To better understand the dynamics involved in hurricane genesis, the flow characteristics and the physical and dynamical mechanisms by which easterly waves form cat’s eyes are investigated with the help of atmospheric reanalyzes and numerical simulations. We perform a climatological study of developing easterly waves covering the 1998-2001 hurricane seasons using ERA-Interim 6-hourly reanalysis data.

 

Composite analyses for all named storms show a monotonic potential vorticity (PV) profile with weak meridional PV gradient and a cyclonic (i.e. south of the easterly jet axis) critical line for time periods of several days preceding the cat’s eye formation.
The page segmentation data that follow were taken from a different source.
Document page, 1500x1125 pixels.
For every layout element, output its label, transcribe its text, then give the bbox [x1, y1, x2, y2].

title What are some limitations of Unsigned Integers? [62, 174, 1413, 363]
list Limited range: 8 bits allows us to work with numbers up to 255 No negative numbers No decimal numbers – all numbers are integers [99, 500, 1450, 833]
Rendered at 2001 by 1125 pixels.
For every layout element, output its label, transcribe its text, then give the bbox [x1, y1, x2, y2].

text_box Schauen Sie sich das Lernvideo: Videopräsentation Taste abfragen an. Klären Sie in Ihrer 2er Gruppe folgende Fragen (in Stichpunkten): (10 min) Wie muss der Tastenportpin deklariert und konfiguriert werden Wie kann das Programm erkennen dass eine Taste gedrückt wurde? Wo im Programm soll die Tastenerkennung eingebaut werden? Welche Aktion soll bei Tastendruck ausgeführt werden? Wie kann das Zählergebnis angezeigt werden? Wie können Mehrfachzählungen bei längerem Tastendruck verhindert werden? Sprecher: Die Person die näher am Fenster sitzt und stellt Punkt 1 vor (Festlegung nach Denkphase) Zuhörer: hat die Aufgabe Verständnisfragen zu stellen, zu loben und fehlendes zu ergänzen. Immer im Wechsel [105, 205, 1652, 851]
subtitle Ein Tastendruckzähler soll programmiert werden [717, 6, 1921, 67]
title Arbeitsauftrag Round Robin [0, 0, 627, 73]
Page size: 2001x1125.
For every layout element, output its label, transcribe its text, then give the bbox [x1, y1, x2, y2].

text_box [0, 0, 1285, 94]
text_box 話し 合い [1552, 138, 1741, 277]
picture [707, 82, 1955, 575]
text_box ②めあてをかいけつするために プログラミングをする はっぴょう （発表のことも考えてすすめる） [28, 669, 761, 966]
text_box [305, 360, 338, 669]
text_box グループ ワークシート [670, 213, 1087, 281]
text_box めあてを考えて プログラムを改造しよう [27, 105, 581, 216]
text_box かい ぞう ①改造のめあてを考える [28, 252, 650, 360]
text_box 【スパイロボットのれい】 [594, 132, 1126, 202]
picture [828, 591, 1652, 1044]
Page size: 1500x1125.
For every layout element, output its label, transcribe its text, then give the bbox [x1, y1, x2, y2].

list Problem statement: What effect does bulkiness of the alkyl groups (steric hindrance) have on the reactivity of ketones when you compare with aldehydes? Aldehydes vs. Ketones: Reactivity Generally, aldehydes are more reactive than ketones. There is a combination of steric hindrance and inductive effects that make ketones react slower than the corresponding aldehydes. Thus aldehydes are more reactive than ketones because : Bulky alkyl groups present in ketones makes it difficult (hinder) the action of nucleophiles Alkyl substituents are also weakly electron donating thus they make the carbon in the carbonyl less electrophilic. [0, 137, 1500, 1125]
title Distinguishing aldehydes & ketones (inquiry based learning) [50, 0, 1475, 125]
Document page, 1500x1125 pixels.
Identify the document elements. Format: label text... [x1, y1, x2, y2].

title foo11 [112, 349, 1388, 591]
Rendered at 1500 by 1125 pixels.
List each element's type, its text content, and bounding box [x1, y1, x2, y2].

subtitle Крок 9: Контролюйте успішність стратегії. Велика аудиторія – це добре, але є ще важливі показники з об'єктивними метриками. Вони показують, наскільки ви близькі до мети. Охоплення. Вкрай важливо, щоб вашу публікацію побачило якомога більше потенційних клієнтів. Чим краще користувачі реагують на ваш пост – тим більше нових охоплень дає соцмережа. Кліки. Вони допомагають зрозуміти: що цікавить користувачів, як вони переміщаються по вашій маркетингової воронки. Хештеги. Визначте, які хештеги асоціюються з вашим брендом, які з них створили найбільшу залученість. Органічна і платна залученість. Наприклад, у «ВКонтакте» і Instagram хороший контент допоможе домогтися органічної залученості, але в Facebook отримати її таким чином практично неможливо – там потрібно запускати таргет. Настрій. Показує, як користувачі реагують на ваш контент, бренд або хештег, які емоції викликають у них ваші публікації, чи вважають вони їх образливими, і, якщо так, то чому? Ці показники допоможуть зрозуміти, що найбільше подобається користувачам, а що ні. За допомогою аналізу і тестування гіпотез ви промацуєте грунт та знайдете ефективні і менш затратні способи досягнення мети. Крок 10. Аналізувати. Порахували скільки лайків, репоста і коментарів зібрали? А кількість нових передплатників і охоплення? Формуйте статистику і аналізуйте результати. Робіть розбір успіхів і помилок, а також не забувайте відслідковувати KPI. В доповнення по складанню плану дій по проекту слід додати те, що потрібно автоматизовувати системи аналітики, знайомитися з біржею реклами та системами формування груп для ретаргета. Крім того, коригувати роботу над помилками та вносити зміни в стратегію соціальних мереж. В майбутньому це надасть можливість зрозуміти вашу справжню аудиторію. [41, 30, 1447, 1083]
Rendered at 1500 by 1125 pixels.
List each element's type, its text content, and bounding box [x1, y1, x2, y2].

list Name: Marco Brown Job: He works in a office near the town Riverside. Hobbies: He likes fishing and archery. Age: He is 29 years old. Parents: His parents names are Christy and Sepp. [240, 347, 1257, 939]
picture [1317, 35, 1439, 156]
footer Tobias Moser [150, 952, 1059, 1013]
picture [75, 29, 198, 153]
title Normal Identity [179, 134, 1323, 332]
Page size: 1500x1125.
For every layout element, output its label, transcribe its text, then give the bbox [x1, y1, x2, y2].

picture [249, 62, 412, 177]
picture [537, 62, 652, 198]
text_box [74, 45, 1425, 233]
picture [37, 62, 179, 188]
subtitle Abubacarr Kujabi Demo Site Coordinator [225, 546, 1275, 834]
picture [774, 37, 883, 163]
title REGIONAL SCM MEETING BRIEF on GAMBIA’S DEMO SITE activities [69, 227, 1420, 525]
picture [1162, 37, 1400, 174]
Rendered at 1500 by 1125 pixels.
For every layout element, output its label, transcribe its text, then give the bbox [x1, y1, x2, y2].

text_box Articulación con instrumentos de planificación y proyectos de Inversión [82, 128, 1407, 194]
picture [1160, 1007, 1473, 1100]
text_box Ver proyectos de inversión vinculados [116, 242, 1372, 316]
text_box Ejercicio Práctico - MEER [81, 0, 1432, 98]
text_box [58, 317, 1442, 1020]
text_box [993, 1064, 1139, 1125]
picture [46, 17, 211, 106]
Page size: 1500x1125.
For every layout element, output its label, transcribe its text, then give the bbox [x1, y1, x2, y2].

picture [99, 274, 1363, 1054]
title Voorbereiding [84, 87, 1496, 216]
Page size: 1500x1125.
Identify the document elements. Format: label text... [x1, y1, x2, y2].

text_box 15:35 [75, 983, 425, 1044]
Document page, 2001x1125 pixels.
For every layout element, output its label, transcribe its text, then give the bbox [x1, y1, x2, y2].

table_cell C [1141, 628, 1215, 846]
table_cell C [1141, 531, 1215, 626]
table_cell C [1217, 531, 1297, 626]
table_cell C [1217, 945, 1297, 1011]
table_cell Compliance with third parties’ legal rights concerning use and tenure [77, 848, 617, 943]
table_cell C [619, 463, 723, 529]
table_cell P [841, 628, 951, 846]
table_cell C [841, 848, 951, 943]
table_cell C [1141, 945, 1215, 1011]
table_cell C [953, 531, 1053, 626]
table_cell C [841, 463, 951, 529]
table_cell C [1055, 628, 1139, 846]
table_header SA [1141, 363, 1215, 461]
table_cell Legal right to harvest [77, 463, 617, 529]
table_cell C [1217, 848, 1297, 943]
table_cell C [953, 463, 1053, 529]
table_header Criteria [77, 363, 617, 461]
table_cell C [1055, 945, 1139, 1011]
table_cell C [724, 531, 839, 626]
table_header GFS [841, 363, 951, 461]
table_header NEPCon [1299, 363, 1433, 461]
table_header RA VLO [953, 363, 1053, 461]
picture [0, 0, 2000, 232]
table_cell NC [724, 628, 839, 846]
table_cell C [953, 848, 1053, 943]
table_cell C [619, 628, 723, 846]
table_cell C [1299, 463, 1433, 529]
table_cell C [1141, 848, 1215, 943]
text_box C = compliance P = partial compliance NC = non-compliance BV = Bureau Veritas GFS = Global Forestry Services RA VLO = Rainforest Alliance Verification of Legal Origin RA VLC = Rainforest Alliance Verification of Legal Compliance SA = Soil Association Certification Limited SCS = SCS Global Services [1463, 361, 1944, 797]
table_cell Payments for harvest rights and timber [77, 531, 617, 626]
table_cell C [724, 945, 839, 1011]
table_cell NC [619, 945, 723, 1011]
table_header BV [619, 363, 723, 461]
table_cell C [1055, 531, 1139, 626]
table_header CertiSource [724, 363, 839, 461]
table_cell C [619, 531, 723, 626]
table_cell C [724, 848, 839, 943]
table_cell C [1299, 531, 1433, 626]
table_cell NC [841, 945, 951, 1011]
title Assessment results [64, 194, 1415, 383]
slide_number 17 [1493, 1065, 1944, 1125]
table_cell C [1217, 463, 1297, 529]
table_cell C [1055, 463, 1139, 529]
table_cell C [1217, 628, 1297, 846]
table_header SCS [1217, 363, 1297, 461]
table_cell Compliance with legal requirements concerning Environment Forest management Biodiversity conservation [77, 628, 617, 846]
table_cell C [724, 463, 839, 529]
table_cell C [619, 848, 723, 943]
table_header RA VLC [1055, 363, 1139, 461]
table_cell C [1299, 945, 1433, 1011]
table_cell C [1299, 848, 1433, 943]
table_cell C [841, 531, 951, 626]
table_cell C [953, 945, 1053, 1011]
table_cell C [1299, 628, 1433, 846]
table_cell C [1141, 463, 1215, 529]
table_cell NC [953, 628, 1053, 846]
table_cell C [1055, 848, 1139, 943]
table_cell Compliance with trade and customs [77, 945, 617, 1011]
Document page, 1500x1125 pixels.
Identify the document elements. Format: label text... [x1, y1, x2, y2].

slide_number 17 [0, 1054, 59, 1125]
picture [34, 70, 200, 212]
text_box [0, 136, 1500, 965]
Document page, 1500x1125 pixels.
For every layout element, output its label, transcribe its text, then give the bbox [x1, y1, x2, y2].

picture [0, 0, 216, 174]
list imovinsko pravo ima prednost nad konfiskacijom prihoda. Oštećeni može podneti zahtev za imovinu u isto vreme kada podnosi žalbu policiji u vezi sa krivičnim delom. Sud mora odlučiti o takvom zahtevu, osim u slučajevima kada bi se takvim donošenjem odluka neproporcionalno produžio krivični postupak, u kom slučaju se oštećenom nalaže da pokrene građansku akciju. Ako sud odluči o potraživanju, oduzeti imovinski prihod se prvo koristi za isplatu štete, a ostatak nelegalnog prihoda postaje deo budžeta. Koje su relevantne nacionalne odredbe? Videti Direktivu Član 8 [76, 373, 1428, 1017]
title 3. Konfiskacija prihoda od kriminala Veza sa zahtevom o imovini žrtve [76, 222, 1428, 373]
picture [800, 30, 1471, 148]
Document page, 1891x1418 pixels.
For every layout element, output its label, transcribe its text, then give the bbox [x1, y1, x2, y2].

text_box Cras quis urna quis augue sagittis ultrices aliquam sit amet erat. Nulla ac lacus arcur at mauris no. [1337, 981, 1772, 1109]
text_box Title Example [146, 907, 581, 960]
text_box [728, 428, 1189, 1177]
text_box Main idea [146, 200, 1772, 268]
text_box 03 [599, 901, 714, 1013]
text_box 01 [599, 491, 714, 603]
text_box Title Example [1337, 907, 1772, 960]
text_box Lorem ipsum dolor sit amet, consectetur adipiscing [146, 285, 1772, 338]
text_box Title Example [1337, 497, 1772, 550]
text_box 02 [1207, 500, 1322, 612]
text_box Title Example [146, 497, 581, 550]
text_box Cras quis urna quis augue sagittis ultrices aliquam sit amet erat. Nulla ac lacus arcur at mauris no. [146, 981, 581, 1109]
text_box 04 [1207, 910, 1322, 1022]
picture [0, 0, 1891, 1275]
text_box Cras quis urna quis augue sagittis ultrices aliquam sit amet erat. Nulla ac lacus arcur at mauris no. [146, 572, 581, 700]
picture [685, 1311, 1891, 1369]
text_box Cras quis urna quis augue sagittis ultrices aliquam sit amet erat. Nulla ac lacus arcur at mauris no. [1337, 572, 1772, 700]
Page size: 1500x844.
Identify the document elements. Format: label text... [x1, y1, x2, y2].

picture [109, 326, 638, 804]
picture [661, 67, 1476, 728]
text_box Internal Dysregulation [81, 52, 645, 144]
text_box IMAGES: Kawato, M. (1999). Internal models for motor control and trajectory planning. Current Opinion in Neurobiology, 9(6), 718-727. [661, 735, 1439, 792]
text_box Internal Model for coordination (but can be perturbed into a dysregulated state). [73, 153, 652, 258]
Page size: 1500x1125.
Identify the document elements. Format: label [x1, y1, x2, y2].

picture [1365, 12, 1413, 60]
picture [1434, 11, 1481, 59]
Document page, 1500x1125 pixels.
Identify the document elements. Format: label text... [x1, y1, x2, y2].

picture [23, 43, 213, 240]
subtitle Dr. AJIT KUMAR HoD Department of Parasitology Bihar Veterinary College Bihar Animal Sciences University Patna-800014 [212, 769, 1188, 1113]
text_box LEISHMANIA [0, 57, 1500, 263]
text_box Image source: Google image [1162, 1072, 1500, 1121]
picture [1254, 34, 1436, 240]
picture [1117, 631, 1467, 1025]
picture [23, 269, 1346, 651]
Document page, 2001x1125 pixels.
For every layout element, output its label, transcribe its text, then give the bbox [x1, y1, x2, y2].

In addition, the developing PV anomaly composite shows a statistically significant companion wave-packet of non-developing easterly waves. The latter permit to develop a geometrical criteria to distinguish developing versus non-developing easterly waves (EWs) suggesting that only developing waves (~25% of the total) are associated with a nonlinear critical layer adjacent to a region of weak meridional PV gradient.

 

A shallow water model is used to study the initial value and forced problems of disturbances. The results highlight the synergy of the dynamical mechanisms and the thermodynamical mechanisms. These findings are consistent with the analytical theory of free and forced disturbances to an easterly parabolic jet (Brunet and Warn, 1990; Brunet and Haynes, 1995; Choboter et al., 2000).